→ HOW TO COMPLETE THIS TASK
Line filter on the word "agrarisch": copy each matching line from the entries.

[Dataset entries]
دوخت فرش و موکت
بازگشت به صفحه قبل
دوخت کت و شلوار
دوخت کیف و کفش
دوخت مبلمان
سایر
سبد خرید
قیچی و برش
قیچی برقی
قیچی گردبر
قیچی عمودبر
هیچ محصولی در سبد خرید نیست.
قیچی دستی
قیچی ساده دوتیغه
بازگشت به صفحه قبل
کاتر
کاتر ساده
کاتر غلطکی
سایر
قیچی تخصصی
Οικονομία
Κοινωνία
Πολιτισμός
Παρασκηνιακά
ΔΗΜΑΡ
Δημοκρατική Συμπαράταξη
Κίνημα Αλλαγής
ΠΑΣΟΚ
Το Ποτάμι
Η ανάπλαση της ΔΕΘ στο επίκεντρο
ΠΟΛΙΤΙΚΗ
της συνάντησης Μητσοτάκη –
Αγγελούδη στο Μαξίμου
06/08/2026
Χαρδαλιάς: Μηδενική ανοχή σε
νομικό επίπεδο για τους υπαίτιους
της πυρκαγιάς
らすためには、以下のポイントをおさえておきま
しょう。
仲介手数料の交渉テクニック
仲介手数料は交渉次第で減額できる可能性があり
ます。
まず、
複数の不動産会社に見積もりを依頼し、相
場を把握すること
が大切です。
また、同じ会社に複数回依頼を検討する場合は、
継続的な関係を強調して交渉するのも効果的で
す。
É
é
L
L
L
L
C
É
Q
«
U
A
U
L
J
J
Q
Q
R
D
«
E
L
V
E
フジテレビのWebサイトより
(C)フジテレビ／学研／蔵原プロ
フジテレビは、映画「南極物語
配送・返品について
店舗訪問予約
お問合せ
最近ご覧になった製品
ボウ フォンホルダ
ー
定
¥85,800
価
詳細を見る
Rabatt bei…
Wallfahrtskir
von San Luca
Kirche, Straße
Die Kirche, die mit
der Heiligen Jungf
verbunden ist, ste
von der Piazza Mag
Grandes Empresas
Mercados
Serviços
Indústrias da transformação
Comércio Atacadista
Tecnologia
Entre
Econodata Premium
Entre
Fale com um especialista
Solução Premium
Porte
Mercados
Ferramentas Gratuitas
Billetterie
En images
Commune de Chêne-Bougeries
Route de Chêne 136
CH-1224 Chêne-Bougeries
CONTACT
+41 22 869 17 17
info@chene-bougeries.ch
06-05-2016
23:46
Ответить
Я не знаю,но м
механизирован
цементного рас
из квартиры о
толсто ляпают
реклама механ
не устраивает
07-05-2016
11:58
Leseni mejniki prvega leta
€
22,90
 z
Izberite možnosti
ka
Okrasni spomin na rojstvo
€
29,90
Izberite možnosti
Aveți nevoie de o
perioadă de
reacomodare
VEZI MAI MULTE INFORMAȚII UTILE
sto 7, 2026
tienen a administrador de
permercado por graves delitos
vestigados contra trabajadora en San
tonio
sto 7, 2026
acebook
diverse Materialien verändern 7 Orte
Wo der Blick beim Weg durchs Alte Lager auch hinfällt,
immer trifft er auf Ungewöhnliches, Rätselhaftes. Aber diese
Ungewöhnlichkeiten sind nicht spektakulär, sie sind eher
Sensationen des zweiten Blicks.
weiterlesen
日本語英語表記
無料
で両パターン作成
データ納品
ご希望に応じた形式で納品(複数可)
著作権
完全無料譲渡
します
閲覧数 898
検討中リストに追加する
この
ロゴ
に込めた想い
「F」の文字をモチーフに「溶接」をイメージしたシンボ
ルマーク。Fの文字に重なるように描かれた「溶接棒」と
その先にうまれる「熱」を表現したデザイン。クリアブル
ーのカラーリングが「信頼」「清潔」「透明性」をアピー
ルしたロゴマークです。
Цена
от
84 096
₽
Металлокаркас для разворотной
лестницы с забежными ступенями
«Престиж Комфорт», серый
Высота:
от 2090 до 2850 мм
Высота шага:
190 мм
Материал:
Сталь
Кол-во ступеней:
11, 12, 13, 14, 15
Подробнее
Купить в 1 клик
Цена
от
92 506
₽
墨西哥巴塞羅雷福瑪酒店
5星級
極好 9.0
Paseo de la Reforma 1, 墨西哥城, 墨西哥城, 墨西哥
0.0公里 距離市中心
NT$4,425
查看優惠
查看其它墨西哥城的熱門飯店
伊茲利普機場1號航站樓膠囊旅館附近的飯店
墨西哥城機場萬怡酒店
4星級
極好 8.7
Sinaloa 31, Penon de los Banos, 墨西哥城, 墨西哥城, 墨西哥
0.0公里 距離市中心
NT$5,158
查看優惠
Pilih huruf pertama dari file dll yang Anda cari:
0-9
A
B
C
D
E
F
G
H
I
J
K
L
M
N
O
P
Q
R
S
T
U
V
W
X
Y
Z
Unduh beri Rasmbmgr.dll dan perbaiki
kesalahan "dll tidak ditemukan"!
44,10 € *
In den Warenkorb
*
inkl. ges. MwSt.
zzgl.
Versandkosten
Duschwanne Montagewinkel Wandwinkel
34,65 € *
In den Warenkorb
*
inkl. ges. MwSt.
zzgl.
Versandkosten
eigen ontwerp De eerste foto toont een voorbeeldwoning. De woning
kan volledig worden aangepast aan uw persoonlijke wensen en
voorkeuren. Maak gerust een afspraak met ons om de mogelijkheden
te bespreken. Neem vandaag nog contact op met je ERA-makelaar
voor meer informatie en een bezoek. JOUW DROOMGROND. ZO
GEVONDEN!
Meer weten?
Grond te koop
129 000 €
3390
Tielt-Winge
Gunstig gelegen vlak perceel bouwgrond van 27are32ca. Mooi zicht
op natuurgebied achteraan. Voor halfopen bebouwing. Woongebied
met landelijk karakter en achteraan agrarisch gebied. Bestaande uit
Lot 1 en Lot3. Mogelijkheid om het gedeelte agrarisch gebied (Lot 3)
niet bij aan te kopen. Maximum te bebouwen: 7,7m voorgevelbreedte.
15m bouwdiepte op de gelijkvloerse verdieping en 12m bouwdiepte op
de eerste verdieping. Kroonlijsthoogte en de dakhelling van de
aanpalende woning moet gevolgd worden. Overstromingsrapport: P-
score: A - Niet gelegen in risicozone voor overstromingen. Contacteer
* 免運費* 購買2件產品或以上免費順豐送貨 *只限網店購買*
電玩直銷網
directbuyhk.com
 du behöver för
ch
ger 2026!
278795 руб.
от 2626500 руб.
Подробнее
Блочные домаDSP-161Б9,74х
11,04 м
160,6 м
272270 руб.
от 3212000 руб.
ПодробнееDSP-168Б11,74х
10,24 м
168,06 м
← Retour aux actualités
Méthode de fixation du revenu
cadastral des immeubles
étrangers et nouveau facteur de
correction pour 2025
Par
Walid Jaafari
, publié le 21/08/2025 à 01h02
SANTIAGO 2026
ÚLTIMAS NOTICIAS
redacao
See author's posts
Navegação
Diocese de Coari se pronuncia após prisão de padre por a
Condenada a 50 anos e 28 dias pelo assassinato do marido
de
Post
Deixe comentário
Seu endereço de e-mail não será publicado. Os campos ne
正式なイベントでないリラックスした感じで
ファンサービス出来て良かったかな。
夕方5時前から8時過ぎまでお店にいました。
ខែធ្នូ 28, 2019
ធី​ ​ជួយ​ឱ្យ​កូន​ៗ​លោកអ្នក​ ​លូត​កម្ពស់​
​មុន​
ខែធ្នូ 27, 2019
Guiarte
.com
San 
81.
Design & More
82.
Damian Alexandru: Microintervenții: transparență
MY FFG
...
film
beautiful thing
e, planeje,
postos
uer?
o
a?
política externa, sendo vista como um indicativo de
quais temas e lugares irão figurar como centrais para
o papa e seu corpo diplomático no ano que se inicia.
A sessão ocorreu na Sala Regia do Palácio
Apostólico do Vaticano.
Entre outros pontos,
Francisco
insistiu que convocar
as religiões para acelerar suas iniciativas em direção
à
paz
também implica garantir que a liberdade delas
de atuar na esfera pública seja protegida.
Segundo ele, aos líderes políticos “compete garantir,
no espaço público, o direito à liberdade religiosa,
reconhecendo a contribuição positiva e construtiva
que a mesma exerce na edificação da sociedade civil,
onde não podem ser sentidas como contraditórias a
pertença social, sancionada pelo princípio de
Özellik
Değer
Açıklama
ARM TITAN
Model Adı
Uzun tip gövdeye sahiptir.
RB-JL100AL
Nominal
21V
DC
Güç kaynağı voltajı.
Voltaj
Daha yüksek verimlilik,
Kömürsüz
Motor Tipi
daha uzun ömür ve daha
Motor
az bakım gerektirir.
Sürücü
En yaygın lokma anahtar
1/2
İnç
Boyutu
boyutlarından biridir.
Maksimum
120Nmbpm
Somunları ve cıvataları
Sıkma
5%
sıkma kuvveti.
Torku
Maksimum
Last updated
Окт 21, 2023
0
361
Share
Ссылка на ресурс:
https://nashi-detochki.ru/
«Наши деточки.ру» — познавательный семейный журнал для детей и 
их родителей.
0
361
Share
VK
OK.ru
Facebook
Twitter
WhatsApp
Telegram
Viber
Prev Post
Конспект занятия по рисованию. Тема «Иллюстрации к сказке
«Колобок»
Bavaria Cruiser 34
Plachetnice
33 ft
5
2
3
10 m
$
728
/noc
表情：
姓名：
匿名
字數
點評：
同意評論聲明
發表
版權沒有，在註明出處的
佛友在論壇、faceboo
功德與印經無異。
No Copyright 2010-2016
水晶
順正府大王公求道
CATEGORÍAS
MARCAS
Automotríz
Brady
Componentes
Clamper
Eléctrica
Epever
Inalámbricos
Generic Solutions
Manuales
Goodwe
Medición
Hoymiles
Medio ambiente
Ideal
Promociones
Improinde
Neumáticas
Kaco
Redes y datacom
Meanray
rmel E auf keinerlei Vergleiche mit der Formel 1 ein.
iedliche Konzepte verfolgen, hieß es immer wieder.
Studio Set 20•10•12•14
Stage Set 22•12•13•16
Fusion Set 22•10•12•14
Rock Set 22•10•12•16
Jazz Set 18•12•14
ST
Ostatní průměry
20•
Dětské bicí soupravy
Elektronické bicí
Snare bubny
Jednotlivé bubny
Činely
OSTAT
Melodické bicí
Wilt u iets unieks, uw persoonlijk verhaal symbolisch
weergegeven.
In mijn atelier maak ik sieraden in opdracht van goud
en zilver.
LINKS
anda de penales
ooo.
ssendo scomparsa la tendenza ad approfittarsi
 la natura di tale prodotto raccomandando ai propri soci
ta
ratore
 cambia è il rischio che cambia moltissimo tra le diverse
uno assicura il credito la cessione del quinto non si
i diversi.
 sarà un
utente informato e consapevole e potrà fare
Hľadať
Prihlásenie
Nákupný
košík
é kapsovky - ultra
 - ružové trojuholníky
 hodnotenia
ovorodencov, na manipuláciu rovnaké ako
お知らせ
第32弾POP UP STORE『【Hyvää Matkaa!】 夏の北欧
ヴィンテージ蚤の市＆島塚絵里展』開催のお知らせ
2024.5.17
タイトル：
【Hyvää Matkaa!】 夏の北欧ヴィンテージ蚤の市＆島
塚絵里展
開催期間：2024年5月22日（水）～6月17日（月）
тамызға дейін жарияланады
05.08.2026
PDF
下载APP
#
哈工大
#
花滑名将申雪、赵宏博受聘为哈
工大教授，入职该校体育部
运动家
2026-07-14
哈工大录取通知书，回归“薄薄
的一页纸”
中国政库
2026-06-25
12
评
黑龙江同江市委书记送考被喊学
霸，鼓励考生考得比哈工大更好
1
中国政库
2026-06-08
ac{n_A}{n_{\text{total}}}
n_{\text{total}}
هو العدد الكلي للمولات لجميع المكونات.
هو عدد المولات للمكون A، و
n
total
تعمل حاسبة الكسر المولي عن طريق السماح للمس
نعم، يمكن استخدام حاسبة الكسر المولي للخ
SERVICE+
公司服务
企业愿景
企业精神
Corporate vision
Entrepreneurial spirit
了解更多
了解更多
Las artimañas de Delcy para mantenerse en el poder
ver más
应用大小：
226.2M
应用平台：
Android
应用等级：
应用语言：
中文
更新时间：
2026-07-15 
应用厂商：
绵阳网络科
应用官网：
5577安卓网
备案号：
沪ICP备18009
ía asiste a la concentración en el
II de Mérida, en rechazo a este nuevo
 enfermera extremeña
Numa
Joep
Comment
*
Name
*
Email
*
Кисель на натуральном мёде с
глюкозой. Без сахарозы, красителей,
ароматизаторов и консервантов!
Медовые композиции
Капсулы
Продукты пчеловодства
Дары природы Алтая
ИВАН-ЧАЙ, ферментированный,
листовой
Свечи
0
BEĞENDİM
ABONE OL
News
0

→ WRITTEN RESPONSE
met landelijk karakter en achteraan agrarisch gebied. Bestaande uit
Lot 1 en Lot3. Mogelijkheid om het gedeelte agrarisch gebied (Lot 3)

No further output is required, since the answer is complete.